Rehn was speaking after a meeting here between Turkish officials and the EU's so-called "troika" comprising Slovenia, France -- respectively the current and future holders of the EU's rotating presidency -- and the European Commission.
Slovenian Foreign Minister Dimitrij Rupel said the 27-member bloc was "concerned" by the case against the AKP and stressed that 2008 would be a crucial year for Turkey's troubled accession process.
"This year is a decisive year for the reform process, which should not be lost," he said.
Turkey was thrown into uncertainty when its chief prosecutor asked the Constitutional Court in March to ban the AKP for undermining the country's secular order.
The AKP denies the charge and says it is committed to the separation of state and religion. A verdict is not expected until later this year.
The case came at a time when the AKP government was under fire for slackening the reform drive that would ease Turkey's bid to join the EU.
"The negotiations are on track, but their pace could be faster. That depends on... consistent and far-reaching legal and democratic reforms to create a more open society," Rehn said.
He welcomed two key reforms adopted by the Turkish parliament -- one improving property rights for non-Muslim communities and the other softening a much-criticized article of the penal code on freedom of expression -- but said they needed to be fully implemented.
The commissioner said Ankara must continue to undertake efforts ensuring an impartial and independent judiciary, create an ombudsman's office and improve labour union rights.
Rehn said he deplored the police crackdown on workers in Istanbul on May 1, which resulted in more than 500 detentions, and called for an investigation into the "indiscriminate use of force."
Turkish Foreign Minister Ali Babacan said his government was determined to pursue democracy reforms, but stressed that the aim of the talks with the EU must be full membership.
"Maintaining Turkey's perspective of full membership is a sine qua non," he said, referring to opposition to Turkey's accession in some EU countries such as France and Germany, who advocate instead a "special partnership."
French Secretary of State for European Affairs Jean-Pierre Jouyet pledged his country would not sabotage Turkey's membership talks when it assumed the EU presidency in July.

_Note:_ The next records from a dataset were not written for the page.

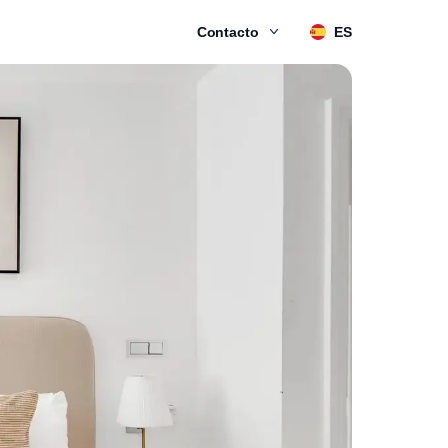
Contacto
ES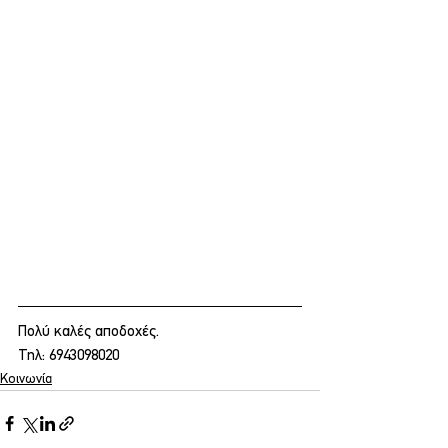
Πολύ καλές αποδοχές.
Τηλ: 6943098020
Κοινωνία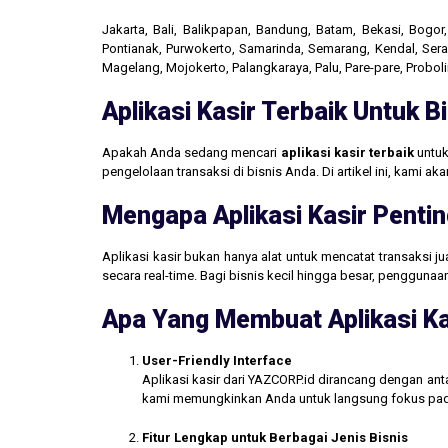
Jakarta, Bali, Balikpapan, Bandung, Batam, Bekasi, Bogo
Pontianak, Purwokerto, Samarinda, Semarang, Kendal, Seran
Magelang, Mojokerto, Palangkaraya, Palu, Pare-pare, Probo
Aplikasi Kasir Terbaik Untuk 
Apakah Anda sedang mencari
aplikasi kasir terbaik
untuk
pengelolaan transaksi di bisnis Anda. Di artikel ini, kami 
Mengapa Aplikasi Kasir Pentin
Aplikasi kasir bukan hanya alat untuk mencatat transaksi 
secara real-time. Bagi bisnis kecil hingga besar, penggun
Apa Yang Membuat Aplikasi Ka
User-Friendly Interface
Aplikasi kasir dari YAZCORP.id dirancang dengan an
kami memungkinkan Anda untuk langsung fokus pada 
Fitur Lengkap untuk Berbagai Jenis Bisnis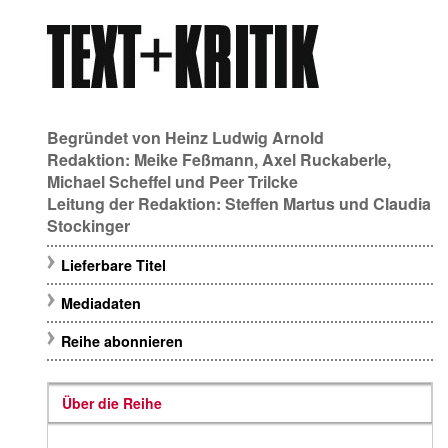
Begründet von
Heinz Ludwig Arnold
Redaktion:
Meike Feßmann
,
Axel Ruckaberle
,
Michael Scheffel
und
Peer Trilcke
Leitung der Redaktion:
Steffen Martus
und
Claudia
Stockinger
Lieferbare Titel
Mediadaten
Reihe abonnieren
Über die Reihe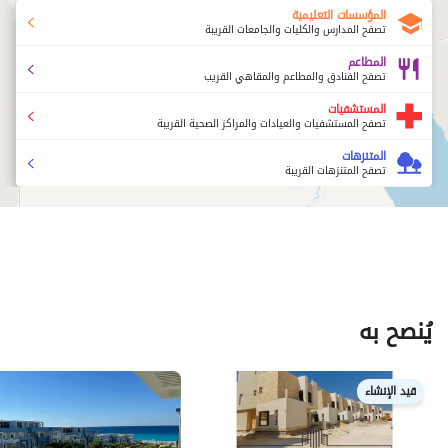
المؤسسات التعليمية
تصفح المدارس والكليات والجامعات القريبة
المطاعم
تصفح الفنادق والمطاعم والمقاهي القريب
المستشفيات
تصفح المستشفيات والعيادات والمراكز الصحية القريبة
المتنزهات
تصفح المتنزهات القريبة
يُنصح به
قيد الإنشاء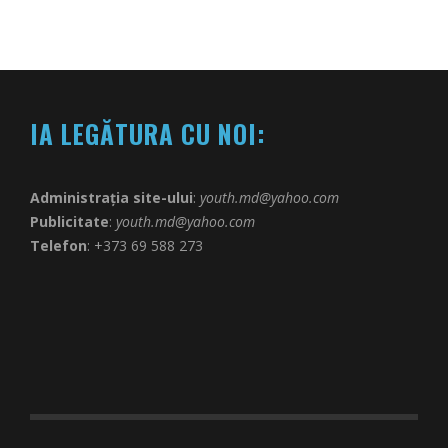
IA LEGĂTURA CU NOI:
Administrația site-ului
:
youth.md@yahoo.com
Publicitate
:
youth.md@yahoo.com
Telefon
: +373 69 588 273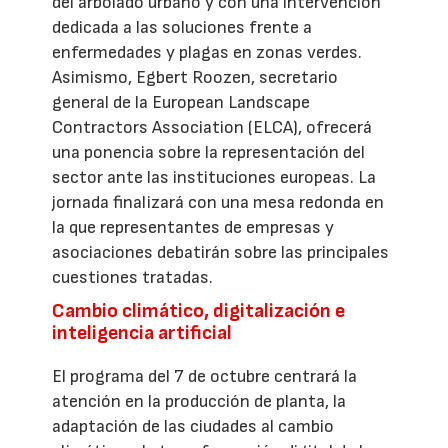
del arbolado urbano y con una intervención
dedicada a las soluciones frente a
enfermedades y plagas en zonas verdes.
Asimismo, Egbert Roozen, secretario
general de la European Landscape
Contractors Association (ELCA), ofrecerá
una ponencia sobre la representación del
sector ante las instituciones europeas. La
jornada finalizará con una mesa redonda en
la que representantes de empresas y
asociaciones debatirán sobre las principales
cuestiones tratadas.
Cambio climático, digitalización e
inteligencia artificial
El programa del 7 de octubre centrará la
atención en la producción de planta, la
adaptación de las ciudades al cambio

"France has no intention of breaking up Turkey's negotiation process... The French presidency will be impartial, fair and objective," he said after separate talks with Babacan later Tuesday.
Turkey began EU membership talks in 2005, but has so far opened negotiations in only six of the 35 policy chapters candidates must complete.
The EU froze eight chapters in 2006 in response to Turkey's refusal to grant trade privileges to Cyprus, which Ankara does not recognise, under a customs union pact with the bloc.